Over the centuries of the American experience, with its necessary tradition of civilian control of the military at the top, had come an understanding of just where that control should stop—where the civilians should let go and let the military take over. That line was quickly erased when Rumsfeld took over the Defense Department in 2001. His political successes had made him sure he could show the generals a thing or two. Suddenly, it was no longer military men who were making the decisions about military matters, but Rumsfeld and his neo-con civilians—often people with no background in the military whatsoever.
We’ve seen the result. A war fought with forces totally unprepared for the consequences of their victories. Generals fired because their advice on military matters did not match neo-con preconceptions. Generals retiring because they could no longer do their jobs without interference.
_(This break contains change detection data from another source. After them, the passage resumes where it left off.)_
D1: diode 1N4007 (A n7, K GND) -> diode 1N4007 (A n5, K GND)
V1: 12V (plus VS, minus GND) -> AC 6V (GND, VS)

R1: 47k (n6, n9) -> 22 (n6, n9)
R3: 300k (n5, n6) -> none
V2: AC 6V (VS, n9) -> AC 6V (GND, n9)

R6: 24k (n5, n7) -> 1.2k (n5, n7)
Our great military, losing the very people who have kept it strong, now faces a decline brought on by the arrogance of outsiders, men with no experience in the arena they have been attempting to remold over the last five years and two wars.
No, we don’t want the military deciding who to go to war with, but when it comes to fighting and organizing the army for fighting, the generals need to be allowed to do their jobs without undue interference.
“Should Rumsfeld be fired?” People argue about this all the time. But that’s hardly even the right question. If Rumsfeld is fired and another civilian is brought in who doesn’t respect the generals and doesn’t know when to leave them alone to make their own decisions about purely military matters, things won’t change in the least. Rumsfeld should go, but his exit will only make a difference only if the neo-con attitude towards our military is replaced along with him.
As the attitudes that Rumsfeld exhibits are shared by his old companion Dick Cheney and by President Bush himself, there’s no percentage at all in calling for Rumsfeld to go. Only another just like him will be brought in.
If we want an American military that is strong, flexible, and able to respond quickly to unexpected situations then we have to start changing our government completely, starting with the election next month. We need to start replacing the arrogant fools who have been ruining not only our military but our international reputation with people with an understanding of history, contemporary affairs, and the relation of the military to the civilian government in a democracy. We can’t get rid of them all right now, but with a change in control of Congress, we can start putting the brakes on them.
And can start saving—and rebuilding—our military.